_Set problem:_
Copy the data below with each "common name" switched to "vernacular name" and every other line unchanged. Omit the pictures from your copy.

[Stored items from a collection]
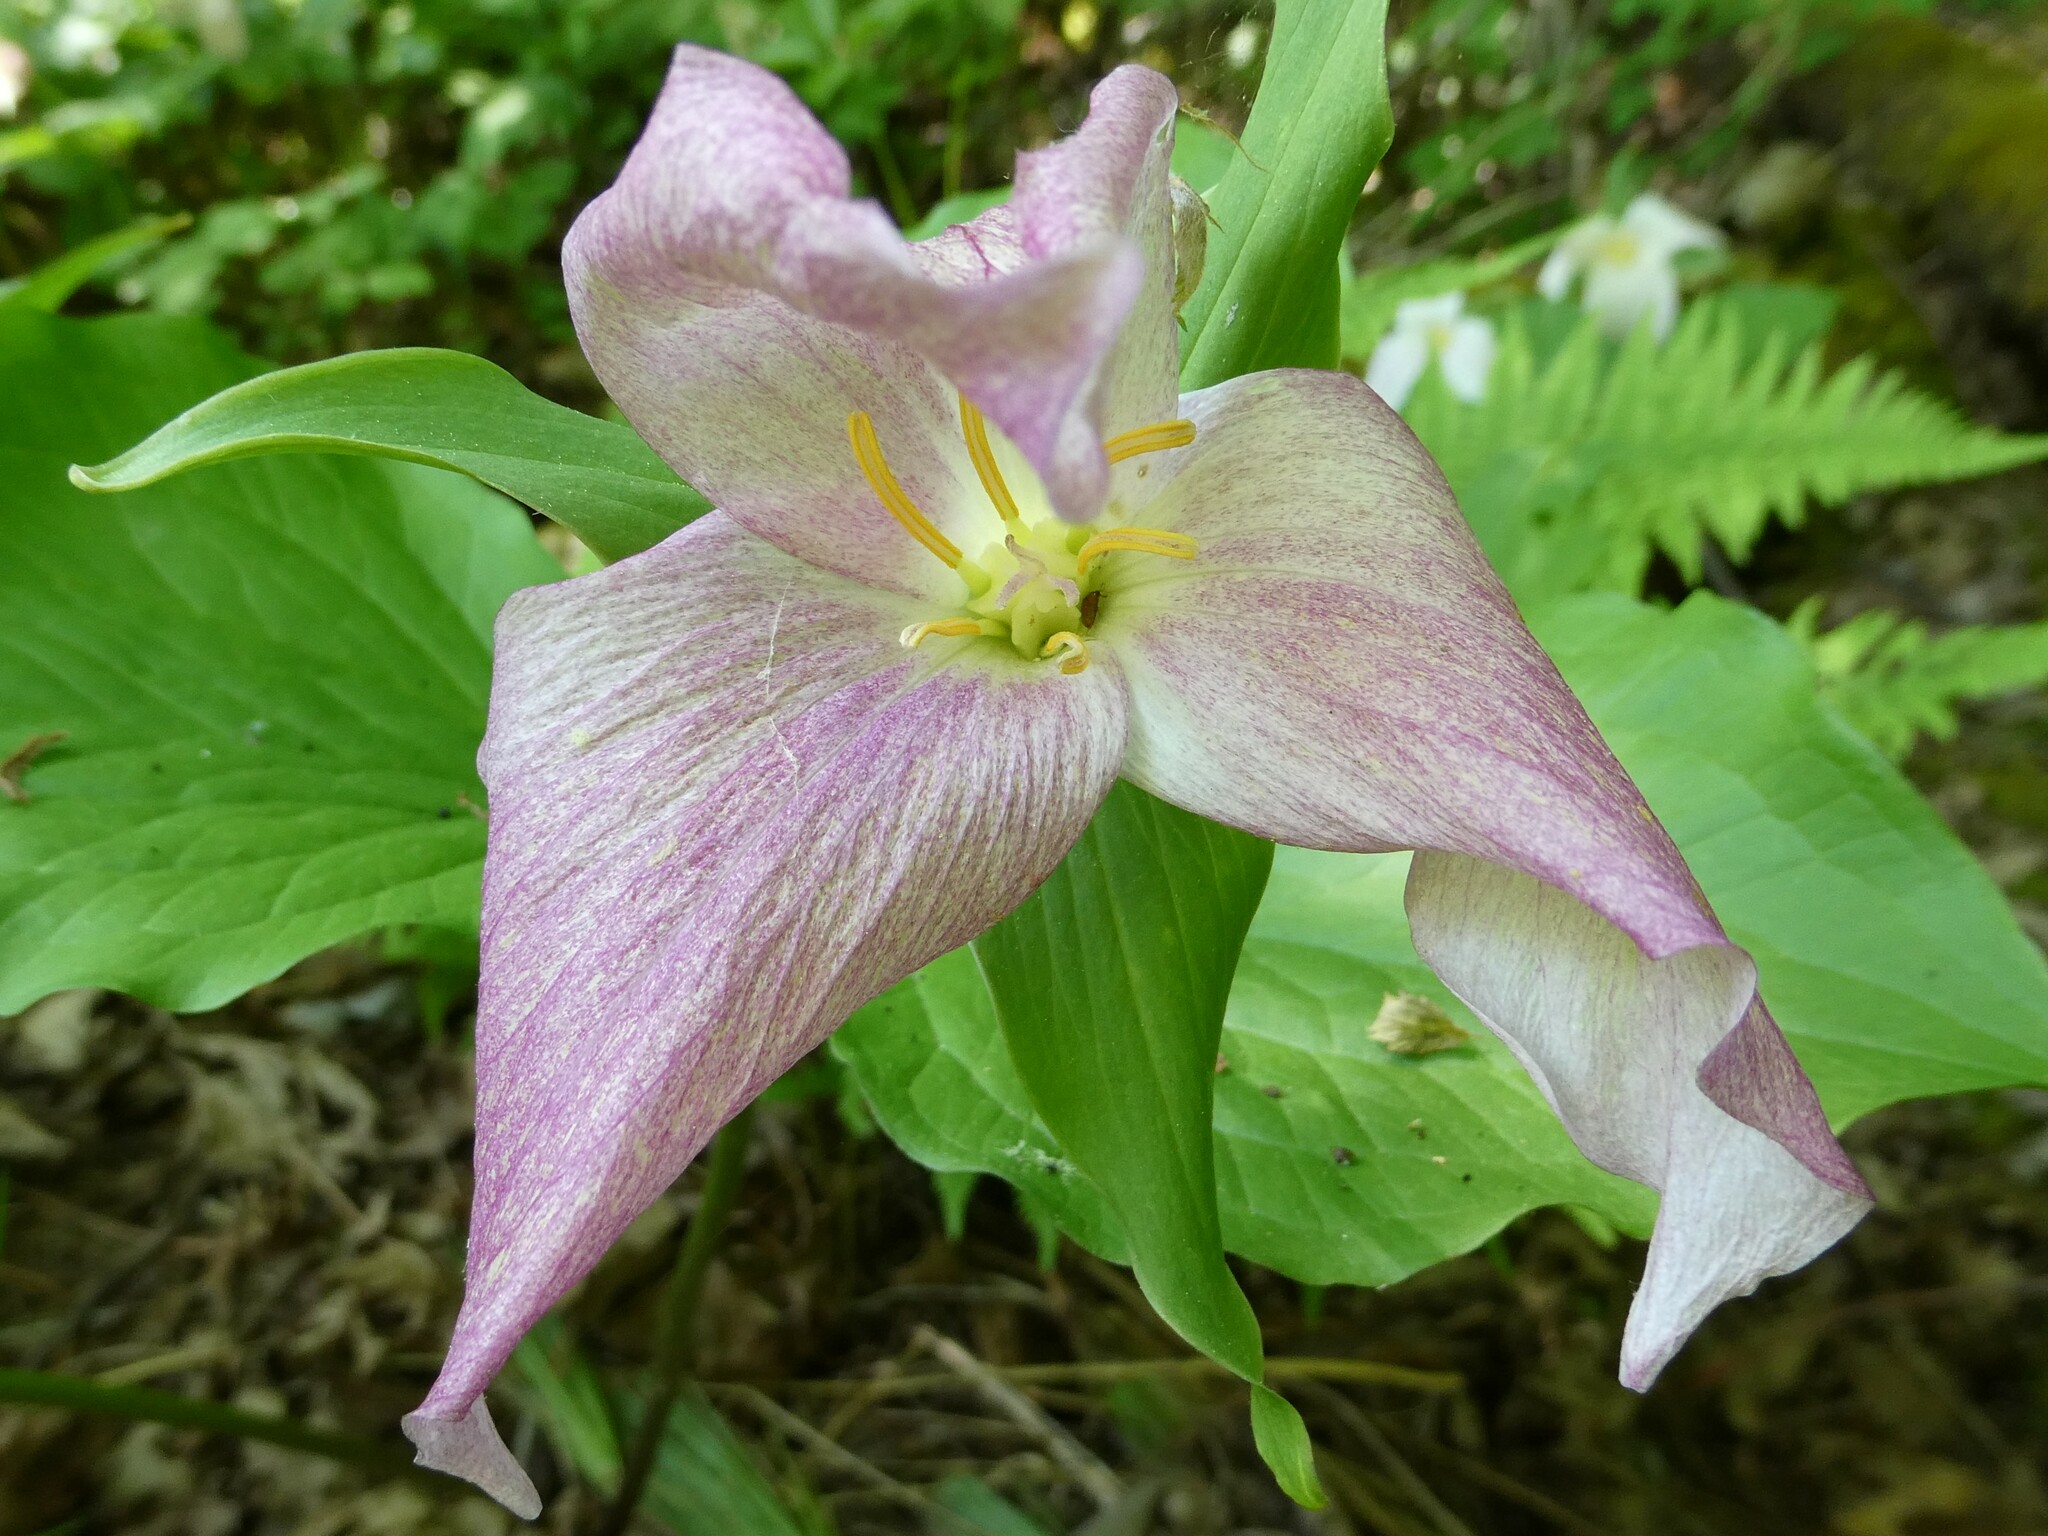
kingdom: Plantae
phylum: Tracheophyta
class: Liliopsida
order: Liliales
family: Melanthiaceae
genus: Trillium
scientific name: Trillium grandiflorum
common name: Great white trillium
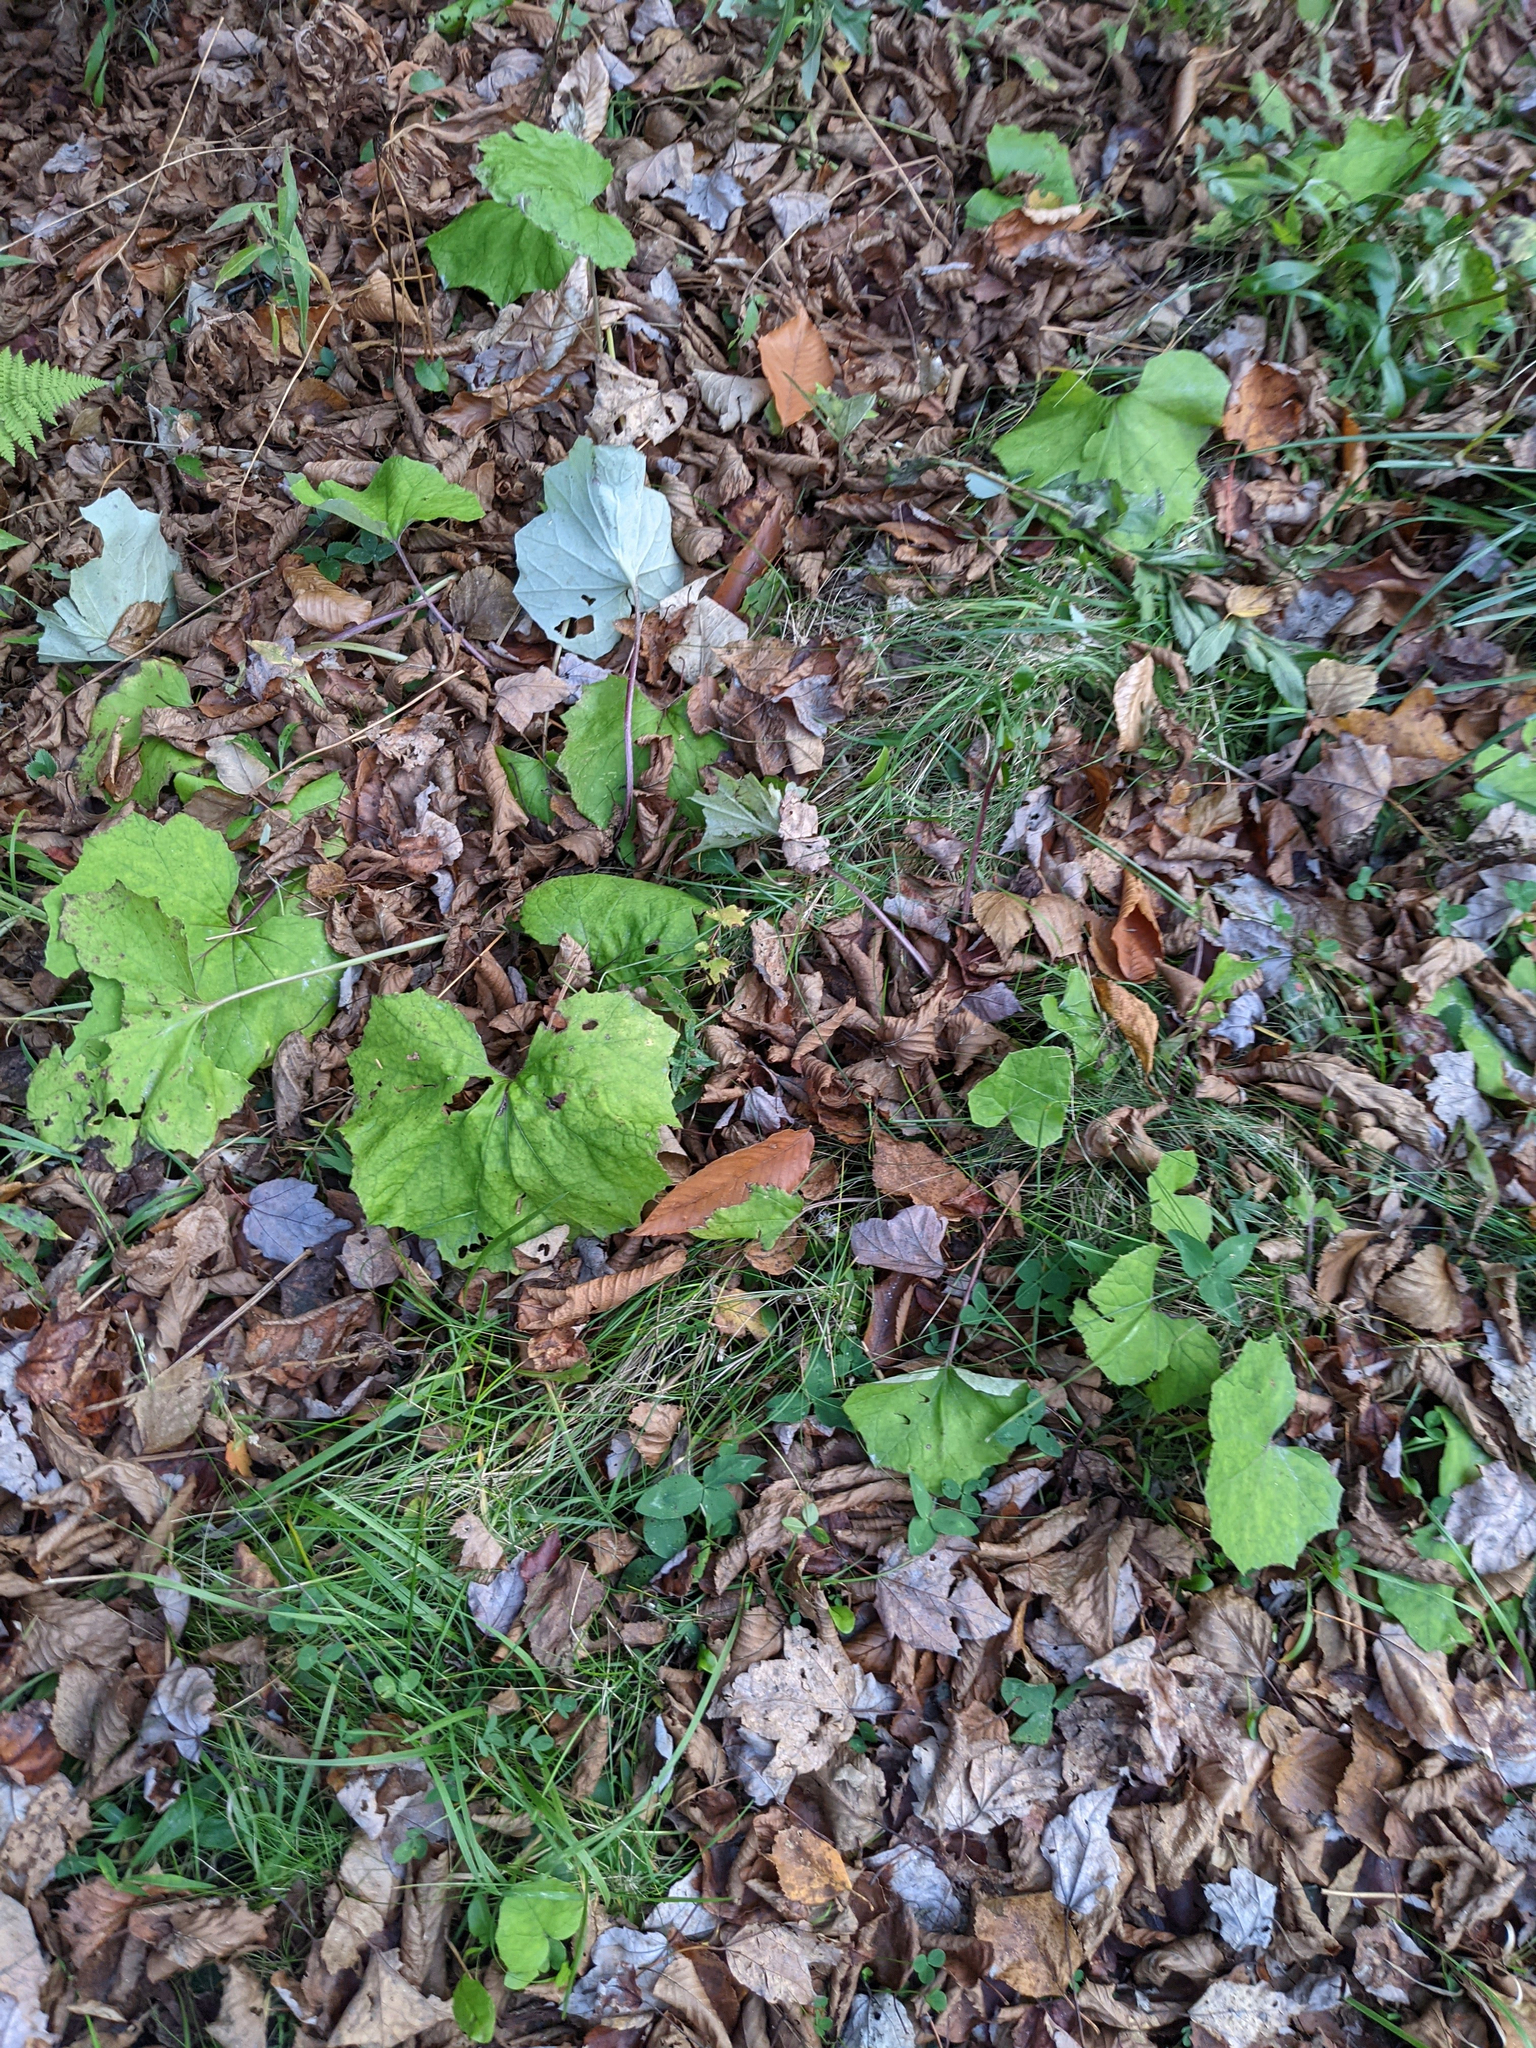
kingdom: Plantae
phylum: Tracheophyta
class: Magnoliopsida
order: Asterales
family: Asteraceae
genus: Tussilago
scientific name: Tussilago farfara
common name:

_Exercise solution:_
kingdom: Plantae
phylum: Tracheophyta
class: Liliopsida
order: Liliales
family: Melanthiaceae
genus: Trillium
scientific name: Trillium grandiflorum
vernacular name: Great white trillium
kingdom: Plantae
phylum: Tracheophyta
class: Magnoliopsida
order: Asterales
family: Asteraceae
genus: Tussilago
scientific name: Tussilago farfara
vernacular name:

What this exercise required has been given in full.